# Infinity J30



## SpiKeJnZ (Mar 25, 2003)

my mother has an Infinity J30 ('96) that she's thinking about passing off to me. she wants to buy a SUV (don't worry, i'm trying to convince her to get another Nissan CAR,) and wants to sell the J30 to me. if i do this...i might have an ultimate sleeper on my hands!

for those who don't know, the J30 is a RWD platform, motivated by the VG30DE...the Twin-Turbo Z's little brother. in theory, the VG30DETT SHOULD drop right in, but has anyone ever done this? the car is fun as hell to drive right now, so i can only imagine what it would be like with two snails bolted to the side.

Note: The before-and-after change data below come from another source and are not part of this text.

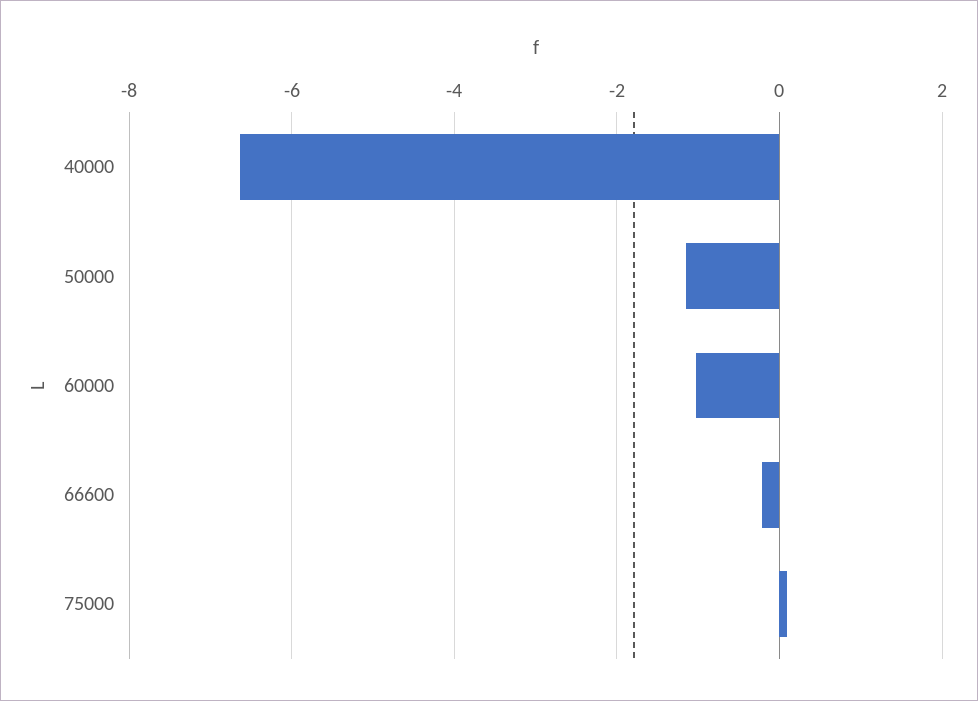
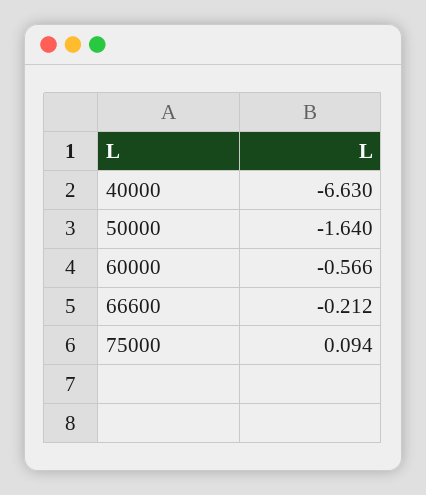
  {
    "40000": -6.63,
-   "50000": -1.2,
+   "50000": -1.64,
-   "60000": -1,
+   "60000": -0.566,
    "66600": -0.212,
    "75000": 0.094
  }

ROCK!

looks like 2JZ-GTE motivated SC400's might have some competetion!


----------



## sersr20dk (Oct 15, 2003)

i have been wondering this also, in theory it will work, you may need minor alterations, but the motors are basically the same, so i would imagine it wouldn't be that different from a de to a det. should have the same motor mounts. check and see what they make in japan that compares to the j30. they will have a better performer.


----------



## TheVodKA (Sep 19, 2002)

People have been theorizing about it for years, but still to no avail. If engine bay room exists, it would probably be easier to swap in tt or beefier aftermarket internals (those engines have pretty high comp,) and just use the turbo parts of the tt or build a custom turbo kit


----------



## SpiKeJnZ (Mar 25, 2003)

vodKA said:


> *People have been theorizing about it for years, but still to no avail. If engine bay room exists, it would probably be easier to swap in tt or beefier aftermarket internals (those engines have pretty high comp,) and just use the turbo parts of the tt or build a custom turbo kit *


room is VERY limited in the J30 engine bay...but the Z didn't have much room, either. it would be fun to see what would happen!


----------



## chimmike (Oct 17, 2002)

if you're gonna do the Z swap...better upgrade the turbos while the engine is out!!!!


----------



## SpiKeJnZ (Mar 25, 2003)

well i'll do the same thing i'm going to do on my SR20DET when i get it...i'll build it up first, THEN put it in. the VG30DETT would get mild build, but my SR20 will get a MONSTER build.


----------



## 180SX-X (Sep 21, 2003)

what you could do is just take all the TT parts and put them on the DE, 2 me thats more fun, but the easy way is just swap...


----------